2025-02-13 ノースウェスタン大学
©ma-sato@Tiisys
<関連情報>
- https://news.northwestern.edu/stories/2025/01/scientists-mimic-real-biological-processes-using-synthetic-neurons/
- https://www.pnas.org/doi/10.1073/pnas.2414879122
ニューロモーフィック知覚システムのための有機電気化学ニューロン An organic electrochemical neuron for a neuromorphic perception system
Yao Yao, Robert M. Pankow, Wei Huang, +15, and Antonio Facchetti
Proceedings of the National Academy of Sciences Published:January 8, 2025
DOI:https://doi.org/10.1073/pnas.2414879122
Significance
Bioelectronic-inspired neuromorphic perception systems have the potential for efficient sensing and processing environmental stimuli.

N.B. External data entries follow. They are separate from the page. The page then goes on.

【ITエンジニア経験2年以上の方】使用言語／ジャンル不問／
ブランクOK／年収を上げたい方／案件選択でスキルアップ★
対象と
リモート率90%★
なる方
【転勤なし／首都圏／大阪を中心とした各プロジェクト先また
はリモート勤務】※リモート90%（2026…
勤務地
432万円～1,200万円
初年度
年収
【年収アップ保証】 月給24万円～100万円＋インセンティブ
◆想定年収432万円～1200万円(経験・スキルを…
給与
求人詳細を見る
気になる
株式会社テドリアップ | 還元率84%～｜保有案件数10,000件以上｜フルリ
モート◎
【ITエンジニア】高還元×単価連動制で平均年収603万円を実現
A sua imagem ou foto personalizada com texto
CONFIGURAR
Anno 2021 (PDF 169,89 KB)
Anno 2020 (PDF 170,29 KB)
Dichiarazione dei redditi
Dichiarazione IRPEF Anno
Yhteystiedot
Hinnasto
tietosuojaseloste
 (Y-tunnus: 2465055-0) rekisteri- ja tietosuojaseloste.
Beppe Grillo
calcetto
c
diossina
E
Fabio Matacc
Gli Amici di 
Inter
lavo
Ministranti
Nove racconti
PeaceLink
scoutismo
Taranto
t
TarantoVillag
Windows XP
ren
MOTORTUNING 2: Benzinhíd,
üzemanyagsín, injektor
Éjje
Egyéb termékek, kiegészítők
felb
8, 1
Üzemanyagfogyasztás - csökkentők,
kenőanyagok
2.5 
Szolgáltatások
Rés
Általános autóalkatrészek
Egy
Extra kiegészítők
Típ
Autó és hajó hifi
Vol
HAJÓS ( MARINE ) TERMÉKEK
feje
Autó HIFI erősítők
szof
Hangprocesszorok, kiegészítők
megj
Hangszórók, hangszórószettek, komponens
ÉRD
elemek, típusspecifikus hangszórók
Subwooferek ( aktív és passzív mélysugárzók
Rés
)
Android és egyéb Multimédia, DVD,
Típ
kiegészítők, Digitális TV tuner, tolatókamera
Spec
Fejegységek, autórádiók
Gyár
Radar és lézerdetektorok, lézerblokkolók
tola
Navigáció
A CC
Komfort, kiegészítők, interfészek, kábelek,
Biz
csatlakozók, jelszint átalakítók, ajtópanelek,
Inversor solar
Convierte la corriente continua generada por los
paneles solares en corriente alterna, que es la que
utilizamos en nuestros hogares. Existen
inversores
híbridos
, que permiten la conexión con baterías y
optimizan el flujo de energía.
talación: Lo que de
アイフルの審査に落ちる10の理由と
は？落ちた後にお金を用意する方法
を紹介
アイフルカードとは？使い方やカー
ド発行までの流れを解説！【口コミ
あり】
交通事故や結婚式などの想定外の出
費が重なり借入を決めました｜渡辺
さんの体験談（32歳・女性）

However, artificial neurons and synapses constructed with silicon and inorganic materials are constrained by their limited compatibility with biological systems. Organic electrochemical transistors (OECTs) have emerged for constructing organic electrochemical neurons (OECNs) because their working mechanisms resemble those of various biological processes. However, expanding the range of neuron responses that OECNs can mimic remains challenging. Here, we introduce an OECN concept using OECTs with an innovative semiconductor and vertical architecture, achieving a broad, adjustable firing frequency range of 0.13 to 147.1 Hz in a compact design. Additionally, we demonstrate a neuromorphic perception system integrating mechanical sensors with OECNs and an artificial synapse for tactile sensing.
Abstract
Human perception systems are highly refined, relying on an adaptive, plastic, and event-driven network of sensory neurons. Drawing inspiration from Nature, neuromorphic perception systems hold tremendous potential for efficient multisensory signal processing in the physical world; however, the development of an efficient artificial neuron with a widely calibratable spiking range and reduced footprint remains challenging. Here, we report an efficient organic electrochemical neuron (OECN) with reduced footprint (<37 mm2) based on high-performance vertical OECT (vOECT) complementary circuitry enabled by an advanced n-type polymer for balanced p-/n-type vOECT performance. The OECN exhibits outstanding neuronal characteristics, capable of producing spikes with a widely calibratable state-of-the art firing frequency range of 0.130 to 147.1 Hz. Leveraging this capability, we develop a neuromorphic perception system that integrates mechanical sensors with the OECN and integrates them with an artificial synapse for tactile perception. The system successfully encodes tactile stimulations into frequency-dependent spikes, which are further converted into postsynaptic responses. This bioinspired design demonstrates significant potential to advance cyborg and neuromorphic systems, providing them with perceptual capabilities.